Covering an area in which you can fit in fourSwitzerlands with still some more room, but with a population of just over 6 million, Eastern Anatolia is all about lonely and vast landscapes of mountainous terrain, with occasional flat-ish plateau inflitrated inbetween.
While the daytime temperatures of around 30°C—yet it can easily hit 40°C or more in relatively lower western parts of the region around Malatya, though—in summer make travelling in Eastern Anatolia a breeze (especially if you have arrived from the much hotter regions of Southern and Southeastern Turkey), the nights are fairly chilly and it's common for temperatures to go down as low as +12°C in late evenings, even in the hottest month of August, so pack along at least a cardigan or sweater.
Eastern Anatolia is constantly under snowcover during winter, which even shuts some non-major roads for days on end, and temperature can drop as low as a whopping -40°C — warm clothing is more essential than ever.
In the eastern and southeastern areas (near Iranian border and around Lake Van) of the region, the mother tongue of most locals is Kurdish. However most locals, especially younger ones, are also bilingual in Turkish, although heavily accented in most cases.
Local Turkish dialect spoken in northeastern section of the region (around Erzurum, and Kars) is far from the standard Turkish based on Istanbul dialect and is very close to Azerbaijani spoken in the neigbouring country (to the point of being virtually identical in the easternmost parts of the region, around Iğdır close to the border with Nakhchivan), although the written word always uses standard Turkish orthography as is usual.

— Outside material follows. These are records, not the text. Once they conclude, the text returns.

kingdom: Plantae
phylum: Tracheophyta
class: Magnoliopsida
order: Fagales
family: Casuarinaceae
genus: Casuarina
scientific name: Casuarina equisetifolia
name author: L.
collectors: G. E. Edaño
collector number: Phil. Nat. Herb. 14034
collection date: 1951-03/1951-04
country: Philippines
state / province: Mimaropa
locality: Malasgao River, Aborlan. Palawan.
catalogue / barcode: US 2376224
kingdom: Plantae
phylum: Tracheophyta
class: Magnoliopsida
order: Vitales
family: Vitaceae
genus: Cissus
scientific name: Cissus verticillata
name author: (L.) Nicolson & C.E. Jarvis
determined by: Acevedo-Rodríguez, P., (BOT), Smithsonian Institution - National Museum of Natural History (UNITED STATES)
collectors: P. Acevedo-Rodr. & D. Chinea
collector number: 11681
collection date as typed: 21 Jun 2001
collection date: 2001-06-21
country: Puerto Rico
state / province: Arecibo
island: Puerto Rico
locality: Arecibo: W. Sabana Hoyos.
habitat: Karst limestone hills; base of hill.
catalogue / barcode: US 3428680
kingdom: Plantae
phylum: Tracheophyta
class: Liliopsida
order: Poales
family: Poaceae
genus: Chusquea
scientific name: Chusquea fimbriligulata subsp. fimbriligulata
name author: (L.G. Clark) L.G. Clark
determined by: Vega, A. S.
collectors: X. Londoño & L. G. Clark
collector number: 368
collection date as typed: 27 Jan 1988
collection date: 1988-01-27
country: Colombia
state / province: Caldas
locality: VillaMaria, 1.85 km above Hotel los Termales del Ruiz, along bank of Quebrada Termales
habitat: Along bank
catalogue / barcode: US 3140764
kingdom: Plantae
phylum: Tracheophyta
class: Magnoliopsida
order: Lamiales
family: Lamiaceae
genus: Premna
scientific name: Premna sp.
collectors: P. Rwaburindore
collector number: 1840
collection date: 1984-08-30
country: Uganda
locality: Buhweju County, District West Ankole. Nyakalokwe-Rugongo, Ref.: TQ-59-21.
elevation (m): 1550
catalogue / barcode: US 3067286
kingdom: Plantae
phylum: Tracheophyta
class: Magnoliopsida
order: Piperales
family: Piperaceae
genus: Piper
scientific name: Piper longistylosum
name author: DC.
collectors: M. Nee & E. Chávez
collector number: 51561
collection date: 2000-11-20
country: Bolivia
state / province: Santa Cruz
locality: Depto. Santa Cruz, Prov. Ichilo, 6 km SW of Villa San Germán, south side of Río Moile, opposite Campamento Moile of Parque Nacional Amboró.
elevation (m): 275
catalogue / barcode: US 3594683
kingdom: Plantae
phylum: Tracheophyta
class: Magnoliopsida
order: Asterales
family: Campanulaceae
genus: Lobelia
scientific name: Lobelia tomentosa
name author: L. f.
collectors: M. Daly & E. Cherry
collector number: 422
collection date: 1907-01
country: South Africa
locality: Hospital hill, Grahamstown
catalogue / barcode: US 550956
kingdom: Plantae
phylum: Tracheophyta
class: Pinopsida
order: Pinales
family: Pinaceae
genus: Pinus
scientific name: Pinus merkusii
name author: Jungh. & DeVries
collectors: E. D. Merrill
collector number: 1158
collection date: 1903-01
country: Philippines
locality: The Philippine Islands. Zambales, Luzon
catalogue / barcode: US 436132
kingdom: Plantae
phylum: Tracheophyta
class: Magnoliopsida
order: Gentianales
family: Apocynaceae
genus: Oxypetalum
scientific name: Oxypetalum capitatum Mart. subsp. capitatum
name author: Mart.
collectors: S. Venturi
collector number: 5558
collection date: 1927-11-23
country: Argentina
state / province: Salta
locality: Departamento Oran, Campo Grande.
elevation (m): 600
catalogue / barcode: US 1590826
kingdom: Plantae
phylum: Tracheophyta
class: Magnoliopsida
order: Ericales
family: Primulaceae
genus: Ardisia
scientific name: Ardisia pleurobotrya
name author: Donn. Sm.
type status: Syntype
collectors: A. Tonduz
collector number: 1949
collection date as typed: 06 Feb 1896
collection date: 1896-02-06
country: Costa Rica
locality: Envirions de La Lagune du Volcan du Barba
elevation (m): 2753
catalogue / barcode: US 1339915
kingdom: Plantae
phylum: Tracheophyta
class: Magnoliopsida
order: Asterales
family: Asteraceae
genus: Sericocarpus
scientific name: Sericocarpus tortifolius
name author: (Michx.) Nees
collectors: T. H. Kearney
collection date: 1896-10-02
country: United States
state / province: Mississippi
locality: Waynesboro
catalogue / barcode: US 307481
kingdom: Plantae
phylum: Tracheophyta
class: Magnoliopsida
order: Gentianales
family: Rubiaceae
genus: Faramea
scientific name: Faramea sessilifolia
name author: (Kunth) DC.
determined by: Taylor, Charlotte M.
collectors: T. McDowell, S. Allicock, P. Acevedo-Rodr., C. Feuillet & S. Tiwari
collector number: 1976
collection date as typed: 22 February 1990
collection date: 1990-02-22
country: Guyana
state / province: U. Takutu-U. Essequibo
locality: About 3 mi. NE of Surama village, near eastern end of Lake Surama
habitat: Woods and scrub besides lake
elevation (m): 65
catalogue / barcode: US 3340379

Zaza, another Indo-Iranian language closely related to Kurdish, may also be heard in certain locales, especially in the central parts of the region around Tunceli and Bingöl.
As in Southeastern Anatolia, it is important to be cautious with whom you are smattering Kurdish or Zaza. Trying to strike up a conversation in those languages with a Turkish official, especially one from military, can have dire consequences.
Erzurum is the main gateway to the region with fairly frequent air, bus, and rail connections with the rest of the country. Other secondary-major cities with airports include Malatya, and Van, both of which also has rail links with the rest of the country, and with Iran in the case of Van. Occasionally potholed (but getting better and wider day by day) highways connect the region to other Turkish regions in north, south, and west; and to Iran to east.
Muradiye Waterfalls (Muradiye Şelalesi). A quite large waterfall, usually getting frozen in winter. It is north of Muradiye, which is about 80 km north of Van, off the highway to Doğubeyazıt.
Meat is more or less what the whole local cuisine is dependent on in the region, as a very little number of vegetables can be grown in this highland with cool and short summers.
Most towns and cities in the region are 1,500 mt above the sea elevation (a fair number of which are close to 2,000 mt), and it's not uncommon for mountains—some of which are popular sights in themselves—to rise more than 3,000 mt, so make sure to take usual precautions against altitude sickness.
Those that had enough with the chilly mountain air can head south to much warmer (and, indeed, semi-desert) Southeastern Anatolia. If you prefer to have a glimpse of sea after poking about inland regions, though, you are much better heading north to Eastern Karadeniz, the nearest stretch of coastline backed by lush and misty mountains, although much of region's beaches were lost to coastal highway. Travellers heading for major centres of western Turkey will traverse Central Anatolia to west, while those intending to do the overland route to India can cross the border into Iran to east from a number of border crossings, which are located east of Doğubeyazıt, Van, and Hakkari north to south. Just north of Iran is Azerbaijan's Nakhchivan exclave, with a border crossing from east of Iğdır. There is also a crossing on the Georgian border to north, Türkgözü north of Kars/Ardahan. Although much less crowded than Sarp crossing on the Black Sea coast, it isn't any faster to cross the border there, as, for once, it's much remoter and harder to get a direct transportation to from major centres, and secondly it seems border formalities take longer to finish. If Armenian ruins all over Eastern Anatolia aroused an interest, Armenia to east across the border awaits, although that would require a detour via Iran or Georgia (which has much less complicated visa issues) as the border is currently closed.